Jane glanced at him; his face was tranquil, the pipe still clenched between his teeth. But on the hand that reached up to the pipe now there was tattooed between the knuckles a small blue star that she had not seen before, and at his throat he wore the wing collar and high-necked jacket of the nineteenth century. He had become someone else, belonging to this other time, and yet somehow was still himself as well. Jane shivered and closed her eyes for a moment, and did not look down to see how she herself was dressed.

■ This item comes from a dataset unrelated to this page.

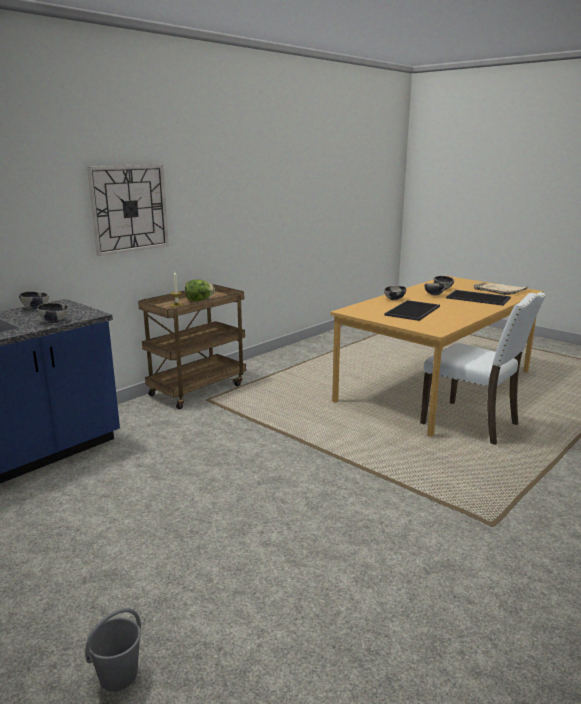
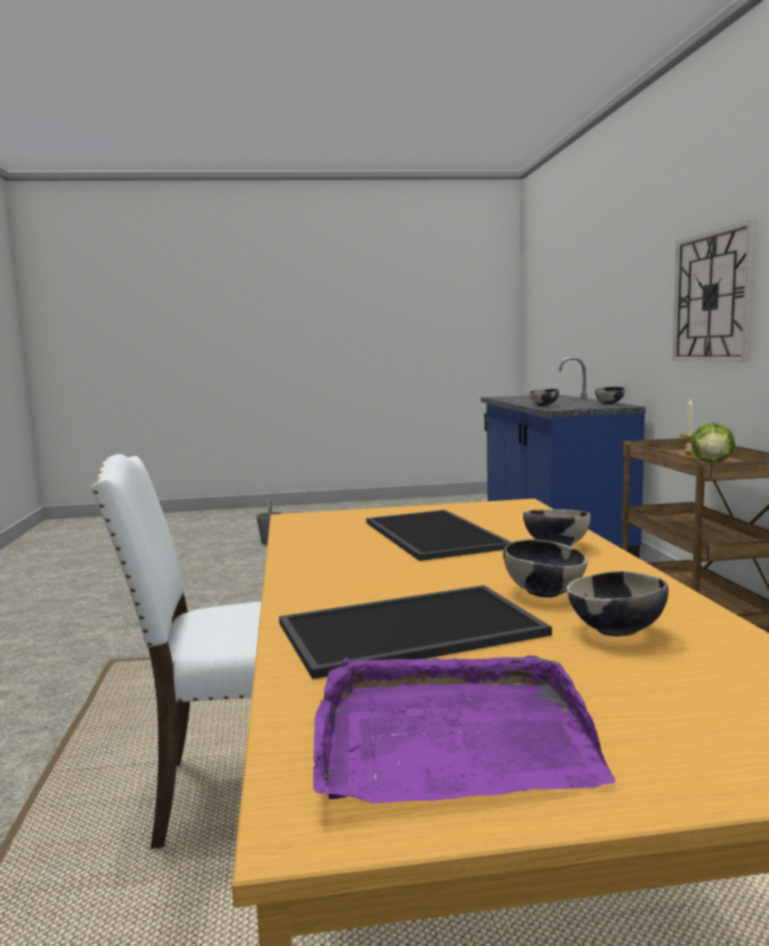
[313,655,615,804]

Then there was a flurry and a sudden shriek from the edge of the jetty, where more and more people had gathered. Peering vainly past the heads, Jane could see only that the brigantine had begun to dock, lines flying down from bow and stern to be caught and made fast by darting figures ashore. From the end of the jetty where the small boys had gone running, there came out of a group of women a noisy scolding eruption, and all at once Barney and another boy, both very white in the face, were being dragged back towards Jane by a bustling distressed woman in bonnet and shawl. It was recognizably Blodwen Rowlands, yet a Blodwen Rowlands who did not seem to know Jane as Jane. She spoke to the world at large, scolding, yet in warm concern, “Always the same it is, this silly game to be the first to touch the ship that comes in, and all of them in the way there hindering the men…. One day one of them is going to get killed, and it was as near as a whistle for these two today, did you see them? Right on the edge, losing their balance, the side of the boat like to crush them against the jetty if there had been no one there to grab them out of it … aah!” She gave each boy a little exasperated shake. “Have you forgotten last week, when Ellis Williams fell in?”